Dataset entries

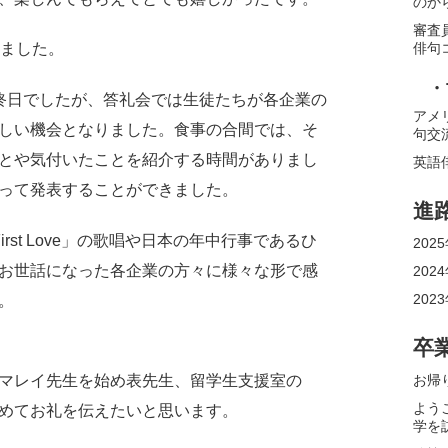
のか
審査
俳句
れました。
・
終日でしたが、答礼会では生徒たちが各企業の
アメ
しい機会となりました。食事の合間では、そ
句交
とや気付いたことを紹介する時間がありまし
英語
って発表することができました。
進
rst Love」の歌唱や日本の年中行事であるひ
20
お世話になった各企業の方々に様々な形で感
20
20
。
卒
お帰
マレイ先生を始め表先生、留学生支援室の
よう
めてお礼を伝えたいと思います。
学を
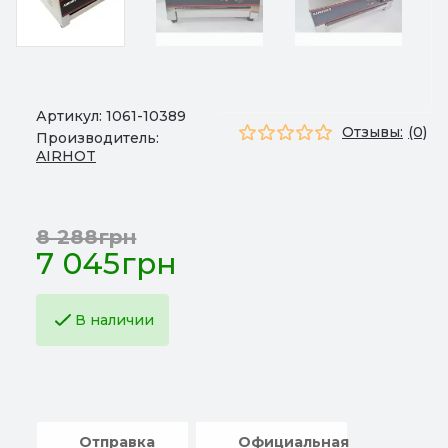
Артикул:
1061-10389
Отзывы:
(0)
Производитель:
AIRHOT
8 288грн
7 045грн
В наличии
Отправка
Официальная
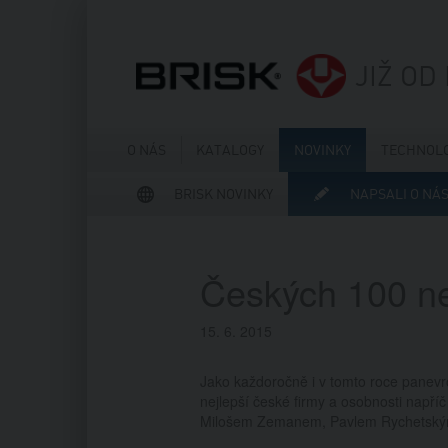
JIŽ OD
O NÁS
KATALOGY
NOVINKY
TECHNOLO
BRISK NOVINKY
NAPSALI O NÁ
Českých 100 ne
15. 6. 2015
Jako každoročně i v tomto roce panev
nejlepší české firmy a osobnosti nap
Milošem Zemanem, Pavlem Rychetským a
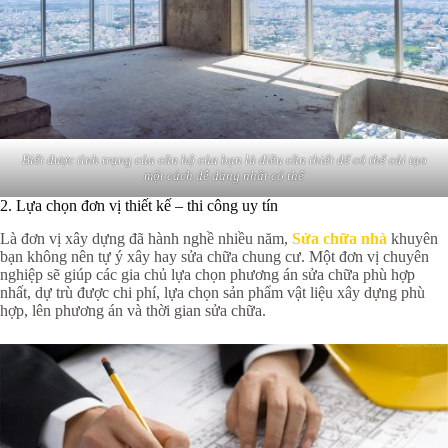
Biết được tình trạng của căn hộ của bạn là điều cần thiết để có thể cải tạo
một cách dễ dàng nhất có thể
2. Lựa chọn đơn vị thiết kế – thi công uy tín
Là đơn vị xây dựng đã hành nghề nhiều năm,
Sửa chữa nhà
khuyên
bạn không nên tự ý xây hay sửa chữa chung cư. Một đơn vị chuyên
nghiệp sẽ giúp các gia chủ lựa chọn phương án sửa chữa phù hợp
nhất, dự trù được chi phí, lựa chọn sản phẩm vật liệu xây dựng phù
hợp, lên phương án và thời gian sửa chữa.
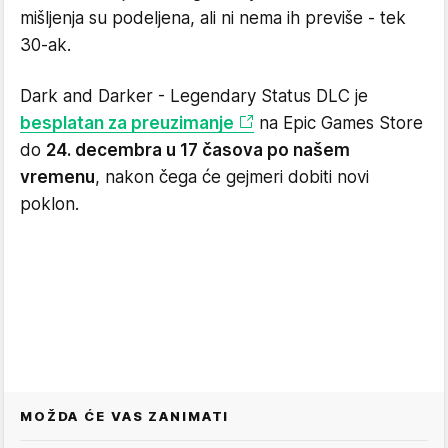
mišljenja su podeljena, ali ni nema ih previše - tek
30-ak.
Dark and Darker - Legendary Status DLC je
besplatan za preuzimanje
na Epic Games Store
do
24. decembra u 17 časova po našem
vremenu
, nakon čega će gejmeri dobiti novi
poklon.
MOŽDA ĆE VAS ZANIMATI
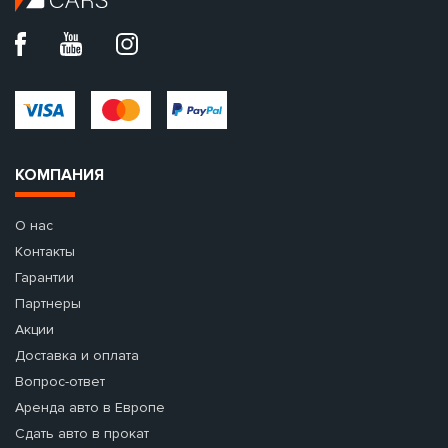
КОМПАНИЯ
О нас
Контакты
Гарантии
Партнеры
Акции
Доставка и оплата
Вопрос-ответ
Аренда авто в Европе
Сдать авто в прокат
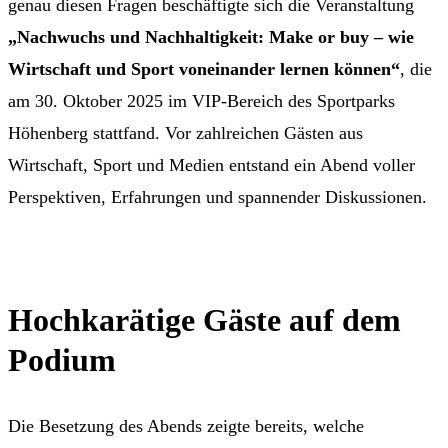
genau diesen Fragen beschäftigte sich die Veranstaltung
„Nachwuchs und Nachhaltigkeit: Make or buy – wie
Wirtschaft und Sport voneinander lernen können“
, die
am 30. Oktober 2025 im VIP-Bereich des Sportparks
Höhenberg stattfand. Vor zahlreichen Gästen aus
Wirtschaft, Sport und Medien entstand ein Abend voller
Perspektiven, Erfahrungen und spannender Diskussionen.
Hochkarätige Gäste auf dem
Podium
Die Besetzung des Abends zeigte bereits, welche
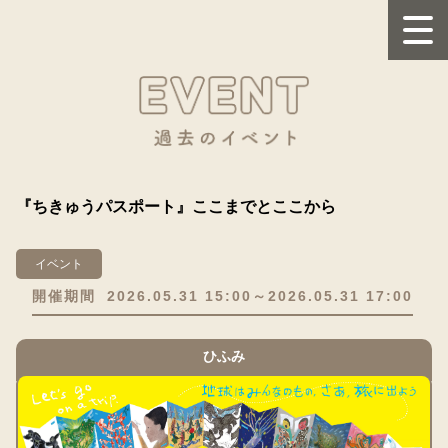
『ちきゅうパスポート』ここまでとここから
イベント
開催期間
2026.05.31 15:00～2026.05.31 17:00
ひふみ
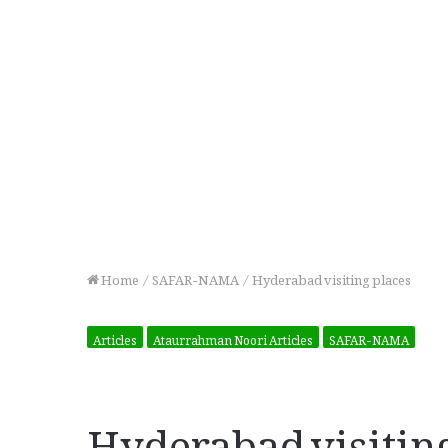
Home
/
SAFAR-NAMA
/
Hyderabad visiting places
Articles
Ataurrahman Noori Articles
SAFAR-NAMA
Hyderabad visiting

Task details
Quote the listing from its start through the line containing "Milošem Zemanem, Pavlem Rychetským a", including that line, and leave the pictures out of your answer.

Response
のか
審査
俳句
れました。
・
終日でしたが、答礼会では生徒たちが各企業の
アメ
しい機会となりました。食事の合間では、そ
句交
とや気付いたことを紹介する時間がありまし
英語
って発表することができました。
進
rst Love」の歌唱や日本の年中行事であるひ
20
お世話になった各企業の方々に様々な形で感
20
20
。
卒
お帰
マレイ先生を始め表先生、留学生支援室の
よう
めてお礼を伝えたいと思います。
学を
Артикул:
1061-10389
Отзывы:
(0)
Производитель:
AIRHOT
8 288грн
7 045грн
В наличии
Отправка
Официальная
JIŽ OD
O NÁS
KATALOGY
NOVINKY
TECHNOLO
BRISK NOVINKY
NAPSALI O NÁ
Českých 100 ne
15. 6. 2015
Jako každoročně i v tomto roce panev
nejlepší české firmy a osobnosti nap
Milošem Zemanem, Pavlem Rychetským a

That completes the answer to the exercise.